The accounts listed above share the same IP address . They have your email address using name you have signed post with . or have an email address for the izanbardprince.

The later  is the name used on your blog

The Kevincarmony account created by your IP has the email address for izanbardprince. This account was open with what seems to be an attempt to masquerade as Kevin Carmony as it has included his photo as the avatar

These accounts appear to have been created after the account izanbardprince was placed on moderation following posts the breached the Forum Code of conduct.

You have also been fully advised as to the action taken to date as many Private messages have been sent to you . These messages were also sent to the Forum Council members.

----------


## TheAlmightyCthulhu

Good for you, I'm sure you will continue to be as unfair as possible.

----------


## TheAlmightyCthulhu

What is your angle anyway?

----------


## TheAlmightyCthulhu

Essentially I was muzzled for no reason, other than some stuck up person(s) not happening to agree with me, and therefore punishing me, unduly.

This situation never would have escalated to this point had it not been for the poor attitude of (some of) the moderators, I think their behavior should be questioned, not mine.

*I don't go around trying to provoke people without a good reason.*

----------


## KiwiNZ

You have still not explained why you created numerous accounts.
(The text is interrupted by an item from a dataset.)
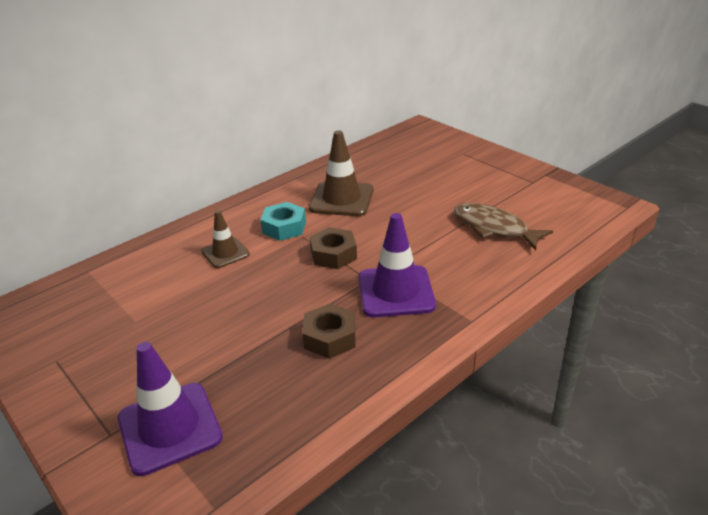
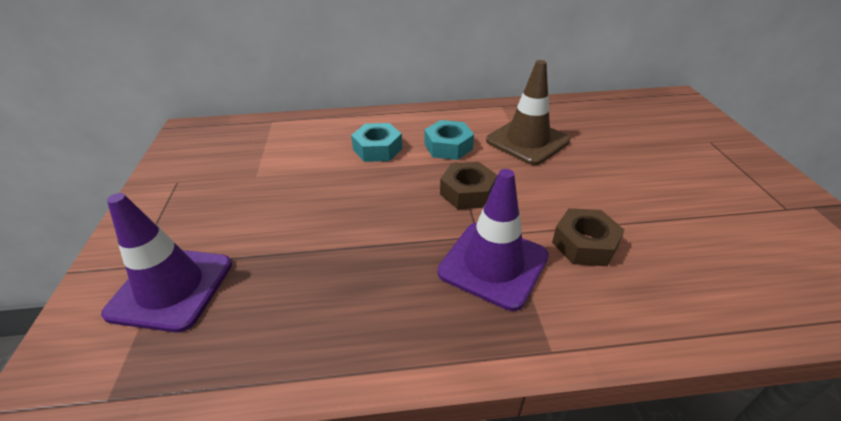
camera: 35 degrees right, 5 degrees up
brown traffic cone [201,210,250,268] -> turquoise nut [351,123,402,162]
brown nut [302,303,355,359] -> brown nut moved to [552,208,625,266]
brown fish [454,203,553,250] -> none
The code of conduct which you agreed to follow states....

"Users should only have one active account. If you feel you have justification for requiring a new account, please contact an administrator to discuss your situation. Users who have multiple accounts without approval of an administrator may be subjected to infractions or bans without notice. "

There were no requests to Forum Management for consent to establish more than one account. 
The point of contention regarding your membership relates to this issue and your  conduct using another account , namely _izanbardprince ._ 

This issueis not related to your issue with the bug in Foxconn boards.

The establishment of an account using the name of another member , Kevin Carmony is viewed very seriously and as yet not responded to by you.

----------


## TheAlmightyCthulhu

> You have still not explained why you created numerous accounts.
> 
> The code of conduct which you agreed to follow states....
> 
> "Users should only have one active account. If you feel you have justification for requiring a new account, please contact an administrator to discuss your situation. Users who have multiple accounts without approval of an administrator may be subjected to infractions or bans without notice. "
> 
> There were no requests to Forum Management for consent to establish more than one account. 
> The point of contention regarding your membership relates to this issue and your  conduct using another account , namely _izanbardprince ._ 
> 
> ...


Why would I masquerade as that idiot?

Surely I would rather be Chuck Norris, at least he has a fist behind his beard, not Linspire.

----------


## KiwiNZ

Idon't usually do this , but for the reason of transperancy here is a screen clip of the in question named kevincarmony

----------


## TheAlmightyCthulhu

Proving what?

You can type in blank fields.

----------


## KiwiNZ

Are you now saying that we made these accounts using your IP address?

patience with this is not endless. If you do not adequately explain this decisions will be made .

----------


## TheAlmightyCthulhu

My cynical side says it's heading that way no matter what I say, and there's basically one reason you haven't already.

So why don't we bury the hatchet here?

----------


## KiwiNZ

Clearly you have no intention to offer explanation. 

I have no wish to continue your game .

I wish you well in your future endevours, you have left no alternative but  to cease your account with these forums.

----------